What is Geneva’s secret for fostering enthusiastic learners?

What propelled the Ancients to reach for the stars was their belief in an “originating principle” of all that is. What the Greek philosophers called “logos,” the apostle John identified as Jesus: “In the beginning was the Word” (John 1:1). The originating principle moved the Ancients to pursue truth and beauty.

Classical education flourishes when united with Christianity. The Reformers built upon this tested and proven education model to enable all people to read the Scriptures for themselves and thereby grow in the grace and knowledge of Christ and in their understanding of the world.

Christ In Us, The Hope of Glory

Because we live and move and have our being in Christ, we evaluate all of life through the Scriptures.
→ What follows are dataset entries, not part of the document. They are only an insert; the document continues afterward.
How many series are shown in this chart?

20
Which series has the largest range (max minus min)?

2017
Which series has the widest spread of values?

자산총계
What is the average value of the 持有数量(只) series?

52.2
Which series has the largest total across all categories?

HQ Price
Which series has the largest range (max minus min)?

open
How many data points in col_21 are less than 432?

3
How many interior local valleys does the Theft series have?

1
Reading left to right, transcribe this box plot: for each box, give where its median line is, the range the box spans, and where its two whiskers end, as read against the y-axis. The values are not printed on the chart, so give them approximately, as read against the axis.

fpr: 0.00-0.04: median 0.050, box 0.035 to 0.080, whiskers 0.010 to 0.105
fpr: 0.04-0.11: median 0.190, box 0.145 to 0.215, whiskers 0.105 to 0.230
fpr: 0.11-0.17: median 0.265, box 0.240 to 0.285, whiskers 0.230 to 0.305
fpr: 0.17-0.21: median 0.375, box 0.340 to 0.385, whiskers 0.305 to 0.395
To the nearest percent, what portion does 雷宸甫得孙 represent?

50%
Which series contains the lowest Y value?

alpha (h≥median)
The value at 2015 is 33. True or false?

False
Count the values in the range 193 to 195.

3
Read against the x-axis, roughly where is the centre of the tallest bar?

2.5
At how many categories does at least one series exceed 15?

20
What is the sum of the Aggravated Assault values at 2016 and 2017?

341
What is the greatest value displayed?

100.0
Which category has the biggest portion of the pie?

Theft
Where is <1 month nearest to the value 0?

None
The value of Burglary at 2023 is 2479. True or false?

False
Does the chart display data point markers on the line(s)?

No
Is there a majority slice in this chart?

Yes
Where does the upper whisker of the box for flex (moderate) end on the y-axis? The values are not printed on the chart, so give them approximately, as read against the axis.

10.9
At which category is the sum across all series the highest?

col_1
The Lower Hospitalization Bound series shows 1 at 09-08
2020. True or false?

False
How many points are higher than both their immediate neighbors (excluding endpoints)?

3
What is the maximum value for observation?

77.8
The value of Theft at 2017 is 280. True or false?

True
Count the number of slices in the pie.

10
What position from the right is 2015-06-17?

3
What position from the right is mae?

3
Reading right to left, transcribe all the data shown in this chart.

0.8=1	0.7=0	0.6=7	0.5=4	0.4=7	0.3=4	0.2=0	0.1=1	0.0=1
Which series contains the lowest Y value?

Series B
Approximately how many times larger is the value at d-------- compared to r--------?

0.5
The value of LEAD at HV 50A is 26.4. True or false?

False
The Classical Christian model equips students to examine everything through this scriptural lens so that they are able to determine whether the ideals, philosophies, or forms of government present are true and good.

The Ancients knew that the art of learning is learning to think. Geneva students are excited about learning in an atmosphere that educates them to think well so that they might have a lasting impact on this and future cultures.

The Art of Learning is Learning to Think.

Why the Trivium?

Are present educational methods teaching children to think? Will people know if a government asks them to do what is wrong? Will they know how to communicate that wrong? Will they have the ability to persuade others of what is right? Classical education focuses on equipping students to learn and think for themselves so they can influence the culture around them. The Trivium, classical education’s three-fold approach, teaches students the critical art of thinking by targeting their abilities according to age, thus helping them stretch to their full learning potential.